When the mpileup2cns, mpileup2snp, or mpileup2indel commands are used with the --output-vcf option, VarScan produces VCF 4.1 output. This includes, for each sample, individual variant calling information above as well as a quality score. The quality score is a -10 log10 adjustment of VarScan's p-value from Fisher's Exact Test. On a test mpileup file of 10,000 positions, here were the quality scores for consensus calls plotted by sequence depth (a proxy for calling accuracy). The points are color-coded according to the call that VarScan made:

As you can see, VarScan's quality score is directly correlated to the depth of quality base pairs at a given position. For positions called wild-type or heterozygous variant, the slope of the line is roughly linear. For homozygous variants, quality scores rise more rapidly than coverage because all bases support a variant, which makes the probability of an incorrect call very unlikely as more coverage is accrued.

A Note on Indel Positions

VarScan calls consensus bases, SNPs, and indels at the position reported by SAMtools in the pileup file.
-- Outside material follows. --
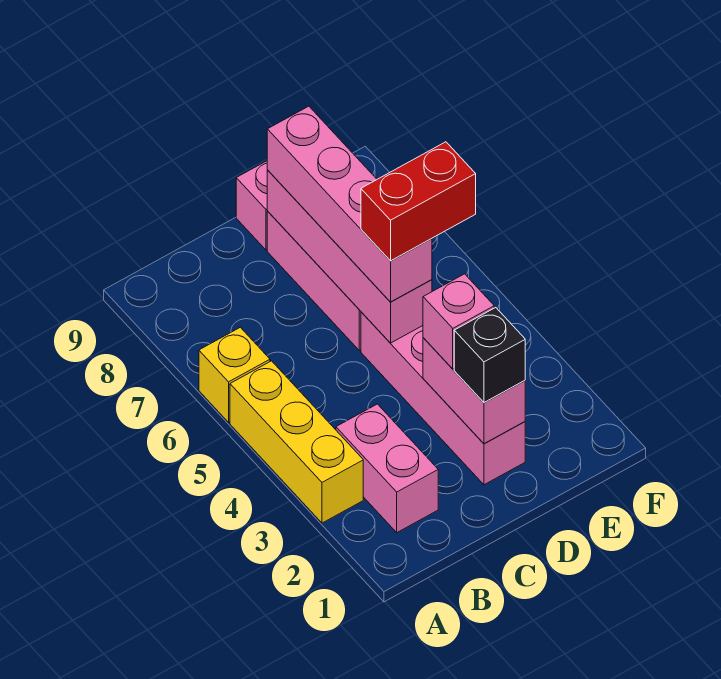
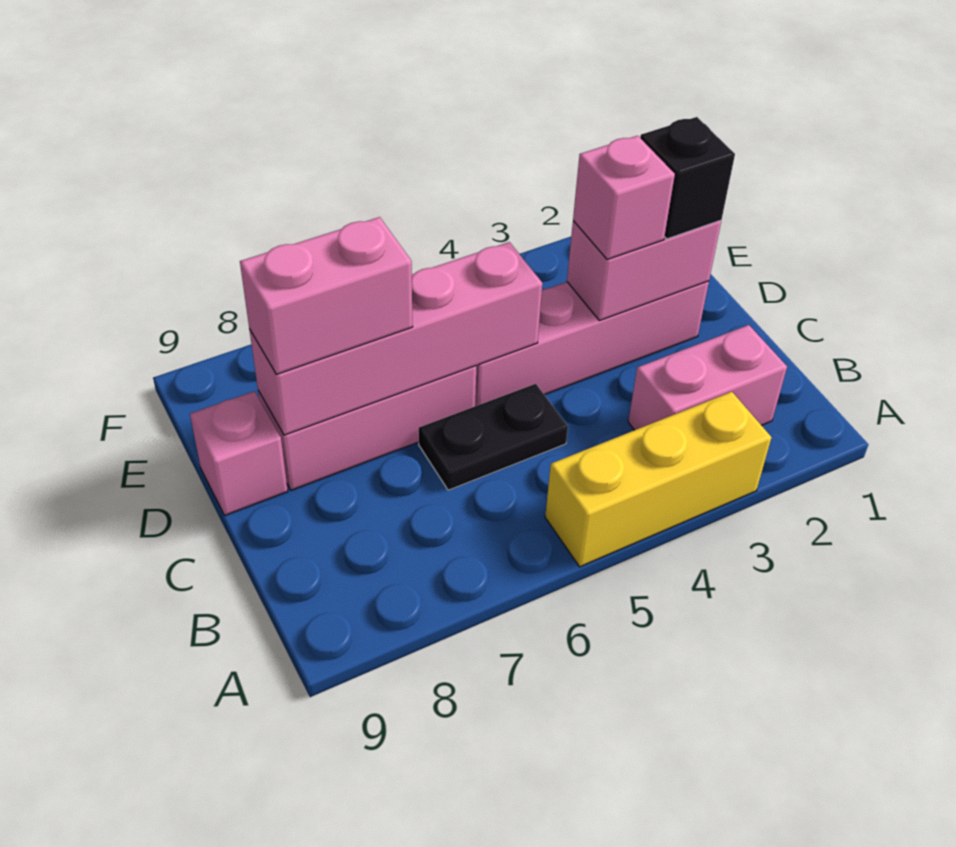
yellow 1x1 brick [199,327,270,422] -> none
none -> black 1x2 plate [419,384,568,490]
pink 1x4 brick [267,106,432,302] -> pink 1x2 brick [240,217,413,374]
red 1x2 brick [361,142,476,261] -> none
For SNPs and consensus bases, this is the 1-based position of the site or variant. Indels, however, are reported at the base immediately upstream of where they occur. Thus, the first inserted base occurs at (position + 1) and the first deleted base occurs at (position + 1). This is why, for deletions, the reference base (e.g. A) may not match the deleted sequence (e.g. */C).